Jury convicts Minneapolis SWAT team leader for knockout punch →

Last June, I wrote about an office duty Minneapolis policeman, who'd sucker punched a restaurant patron straight into a coma. Joy Powell recently reported, for the Minneapolis Star Tribune, that Sgt. David R. Clifford was convicted for this crime.

Clifford faces a term of seven years under state sentencing guidelines. Two-thirds of that would be served in prison, the rest on supervised release. He was convicted of first- and third-degree assault, both felonies, and fifth-degree misdemeanor assault. Convicted felons are not eligible to hold a Minnesota peace officer license.

“Everyone assumes we’re going to give him a break because he’s a police officer,“ prosecutor Blair Buccicone said. “We treat everyone the same. David Clifford is no different from anybody else.”

This is fantastic news. It's always good to see police held accountable for their crimes. No one should be above the law—especially not the people charged with upholding the laws.

Australian Travel Notes from a Policy Wonk →

From Alex Tabarrok, at Marginal Revolution:

Australia farmers pay for water at market prices. Water rights are traded and government water suppliers have either been privatized or put on a more stand-alone basis so that subsidies are minimized or at least made transparent.

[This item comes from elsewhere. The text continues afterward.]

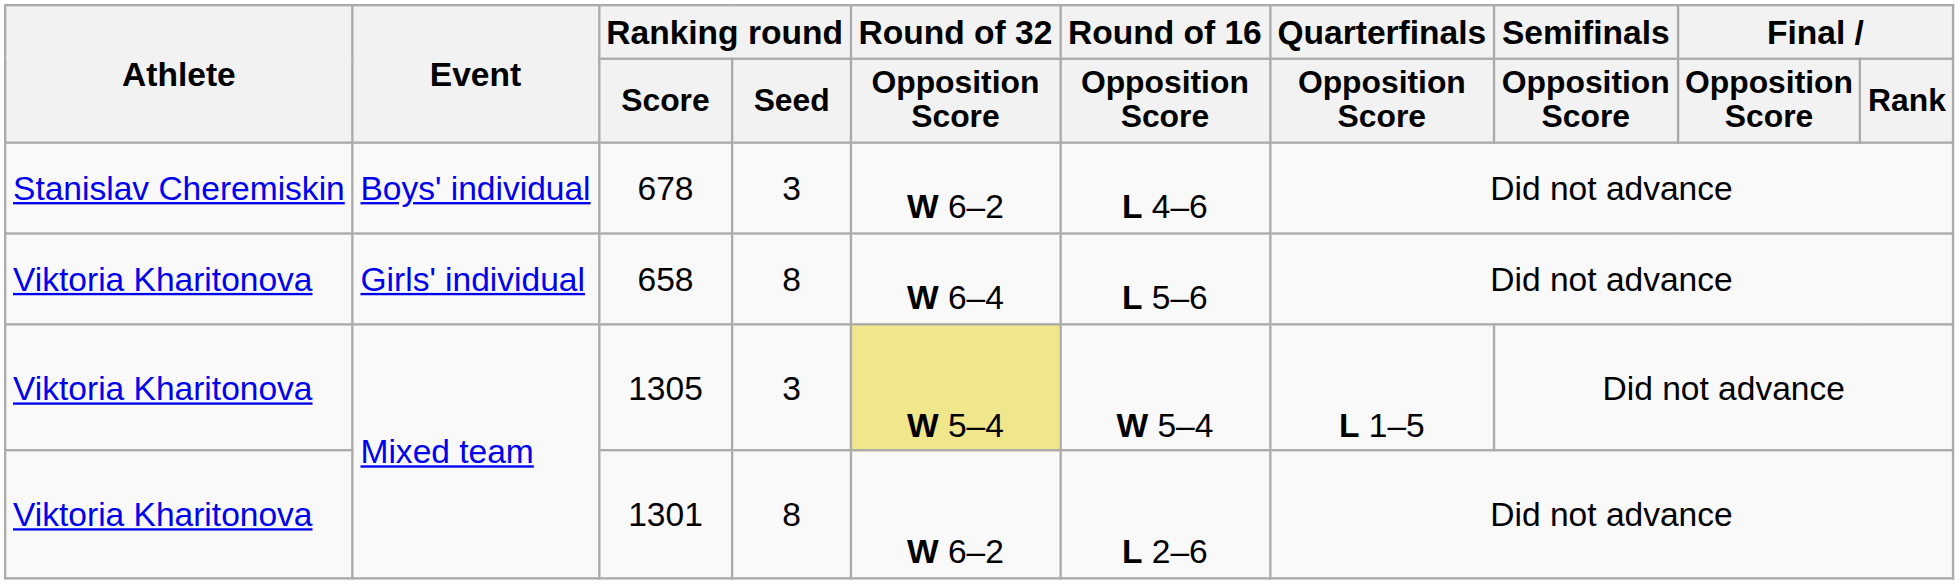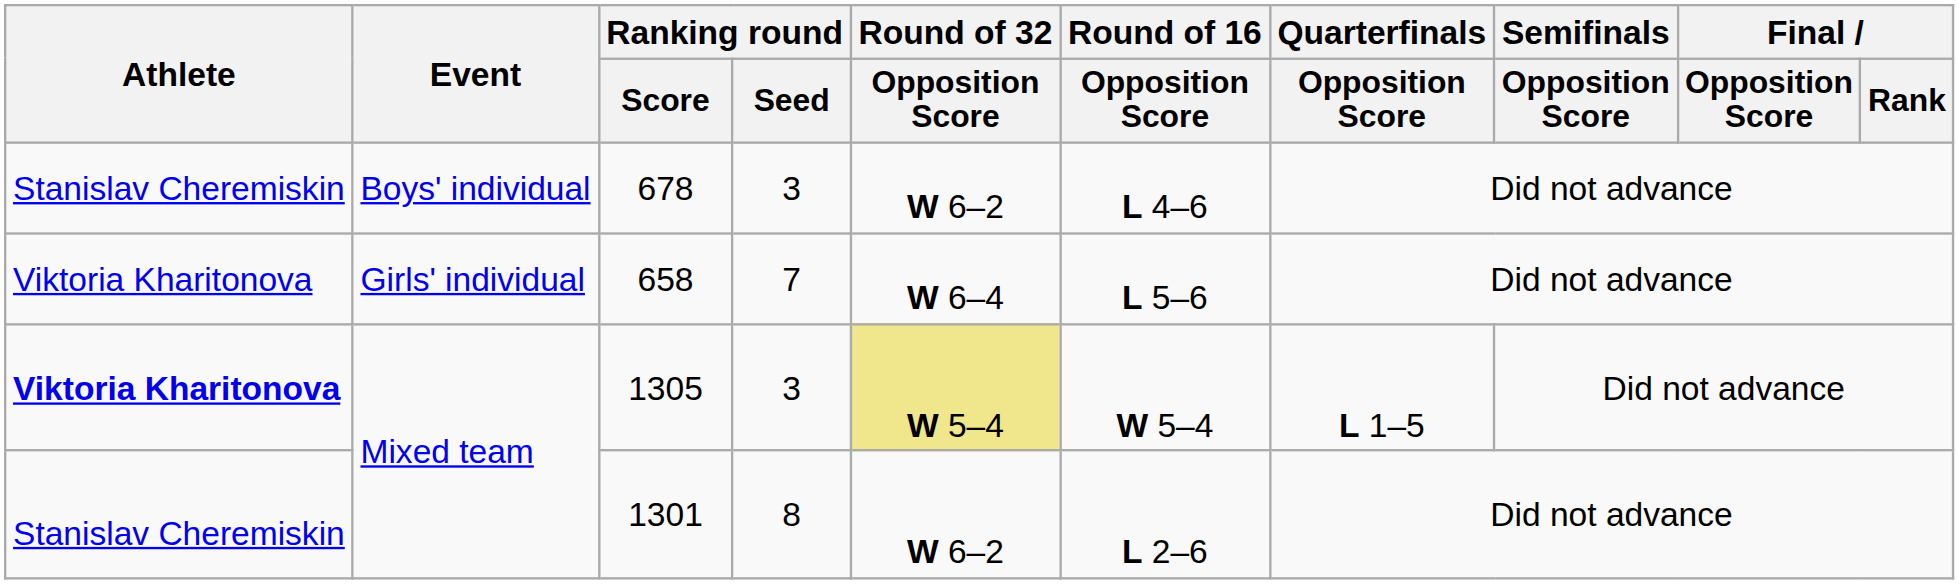658 | Ranking round / Seed: 8 -> 7
1305 | Athlete: normal -> bold
1301 | Athlete: Viktoria Kharitonova -> Stanislav Cheremiskin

Australia has one of the largest private school sectors in the developed world with some 40% of students in privately-run schools.

Australia has a balanced-budget principle (balanced over the business cycle) which has been effective although perhaps more important has been a widely held aversion to deficits combined with an understanding of sustainability and intergenerational fairness (factors which also played a role in the decision to create private, pre-funded pensions).

If things go badly in the USA, I may have to head for Australia. (The scenery's nice too.)